I recently saw a reference -in Timeless Tastes ,Turkish Culinary Culture , Ersu Pekin amnd Ayse Sumer (Eds) - apologies for misspellings caused by the lack of a Turkish Keyboard- to mumessek, musk scented coffee , offered to guests at one of the celebratory meals following childbirth.

I'd just bought some musk at the Egyptian Market in Istanbul- so i'm planning to give it a go (the musk coffee, not the child birth).

Anyone got suggestions on proportions, method etc ?

Gethin

  • 1 month later...
Posted

I just did a google search for mümessek (which on its own simply means "musk scented" with no specific reference to coffee). But aside from statements that it existed, which seem to be based mostly on references to it in Ottoman poetry, I can't find any actual recipe. They evidently added musk to certain halvahs as well. I'll do a little asking around.

Have you heard of this being made currently in any countries besides Turkey?

"Los Angeles is the only city in the world where there are two separate lines at holy communion. One line is for the regular body of Christ. One line is for the fat-free body of Christ. Our Lady of Malibu Beach serves a great free-range body of Christ over angel-hair pasta."

-Lea de Laria

Posted

I read about ambergris-flavored coffee in An Account of The Manners and Travels of the Modern Egyptians (Edward Lane, 1838 or so) that ambergris were dropped in the coffee-pot.

I feel dreadfully nostalgic for this wonderful book - where did my copy go?

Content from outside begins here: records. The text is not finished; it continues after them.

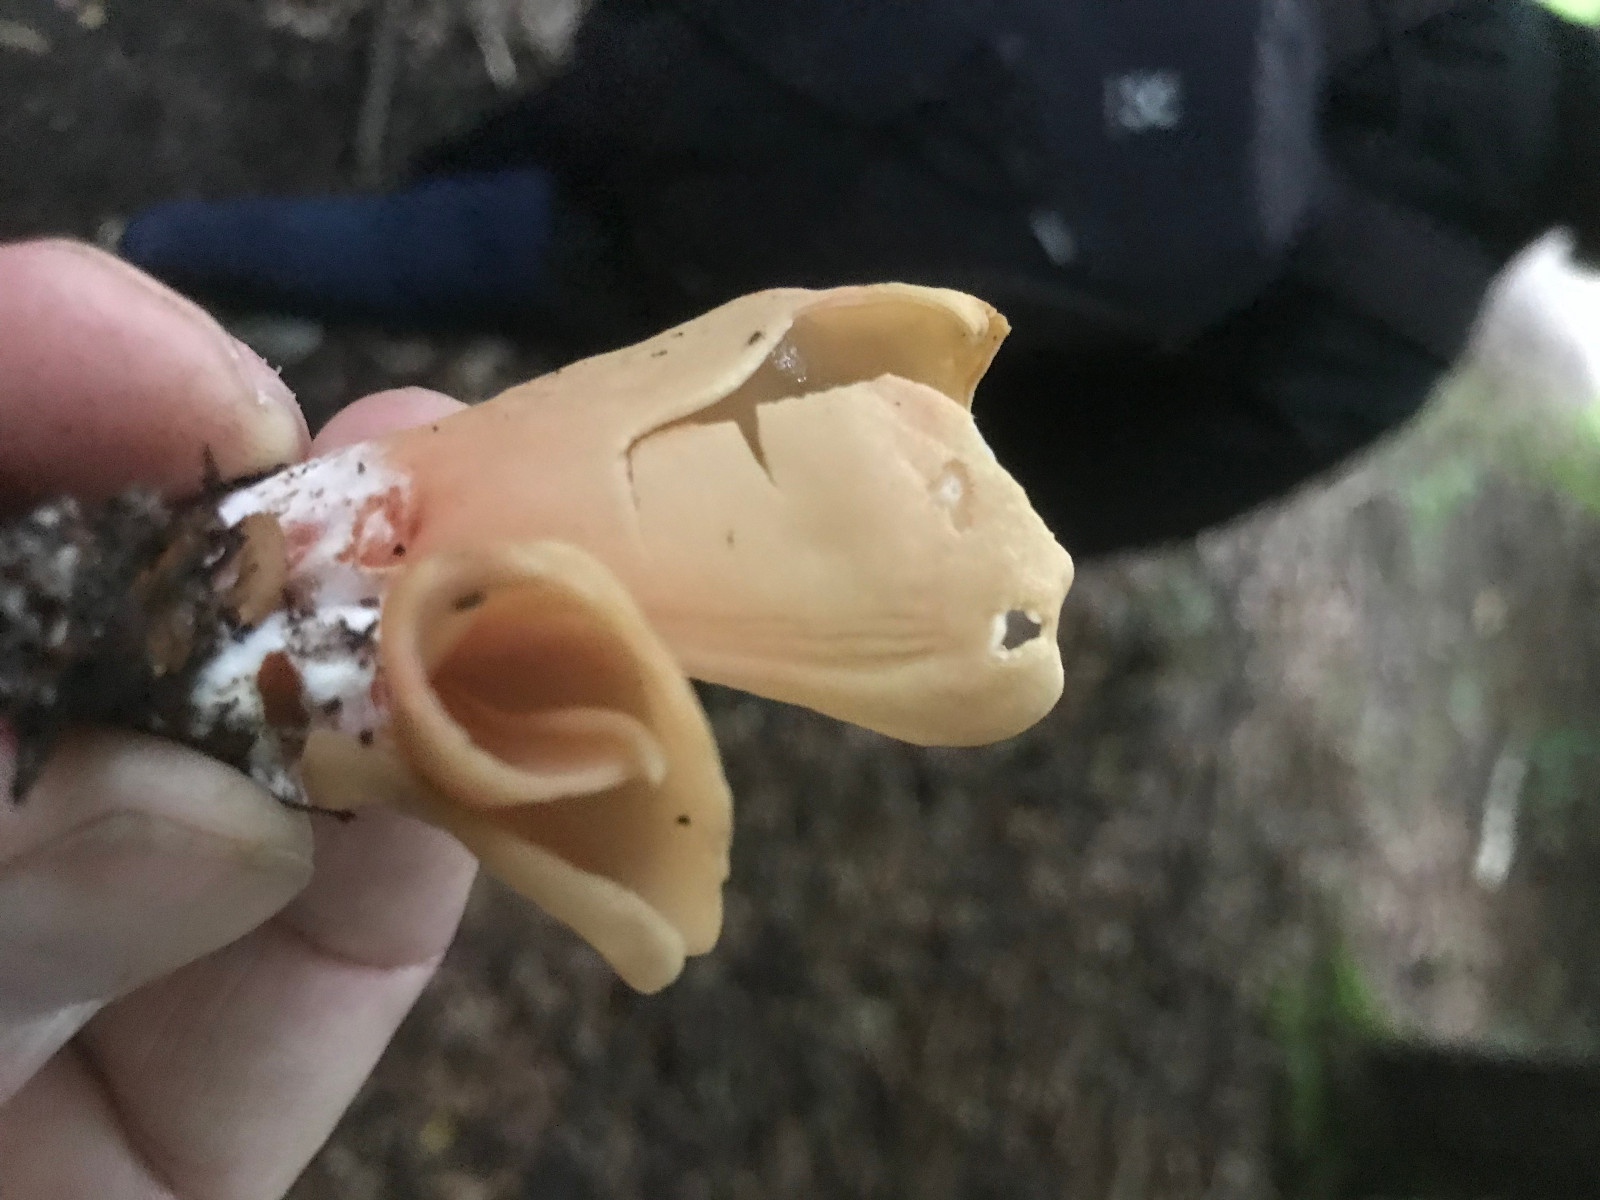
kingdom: Fungi
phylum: Ascomycota
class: Pezizomycetes
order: Pezizales
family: Otideaceae
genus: Otidea
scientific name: Otidea onotica
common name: æsel-ørebæger
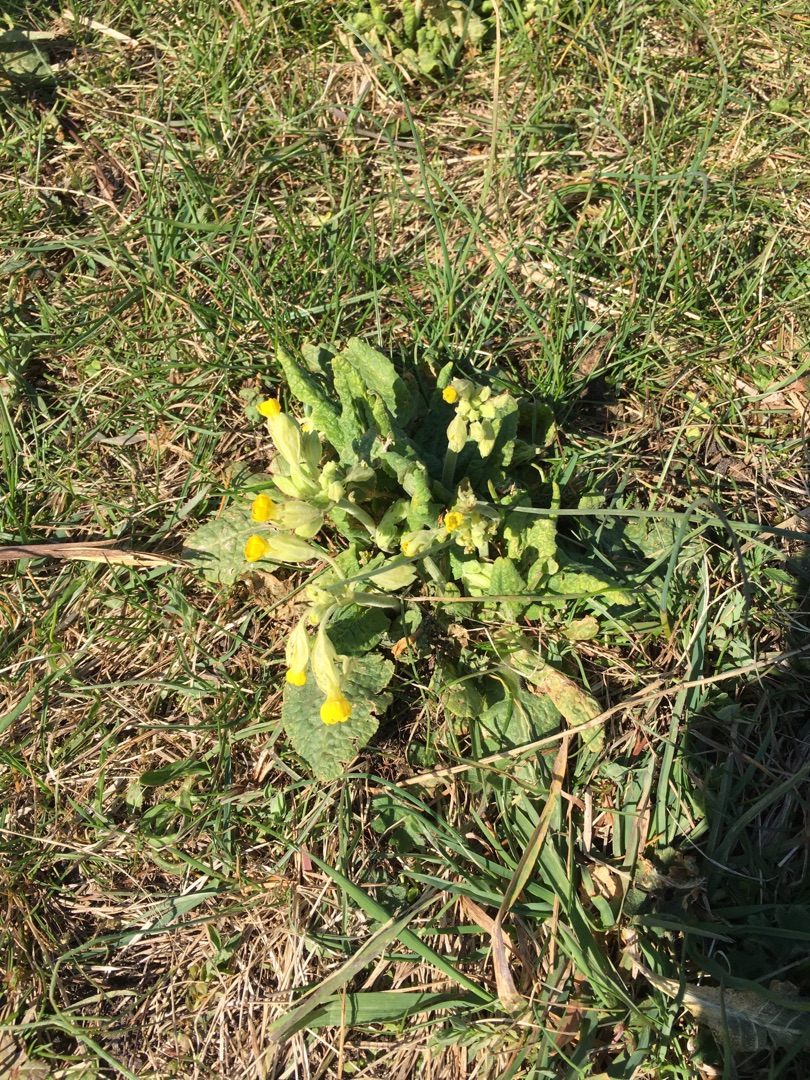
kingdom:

Thanks to the internet, you can read it too - here's a small excerpt:

It is a common custom, also, to fumigate the cup with the smoke

of mastic; and the wealthy sometimes impregnate the coffee with

the delicious fragrance of ambergris. The most general mode of

doing this is to put about a carat-weight of ambergris in a coffee-pot,

and melt it over a fire; then make the coffee in another pot,

in the manner before described, and, when it has settled a little,

pour it into the pot which contains the ambergris. Some persons

make use of the ambergris, for the same purpose, in a different

way, sticking a piece of it, of the weight of about two carats, in

the bottom of the cup, and then pouring in the coffee; a piece

of the weight above mentioned will serve for two or three weeks.

This mode is often adopted by persons who like always to have

the coffee which they themselves drink flavoured with this perfume,

and do not give all their visitors the same luxury.

Well, not exactly musk...

  • 4 months later...
Posted
I recently saw a reference -in Timeless Tastes ,Turkish Culinary Culture , Ersu Pekin amnd Ayse Sumer (Eds) - apologies for misspellings caused by the lack of a Turkish Keyboard- to mumessek, musk scented coffee , offered to guests at one of the celebratory meals following childbirth.

I'd just bought some musk at the Egyptian Market in Istanbul- so i'm planning to give it a go (the musk coffee, not the child birth).

Anyone got suggestions on proportions, method etc ?

Gethin

Have you been able to make this? If so, how did you do it?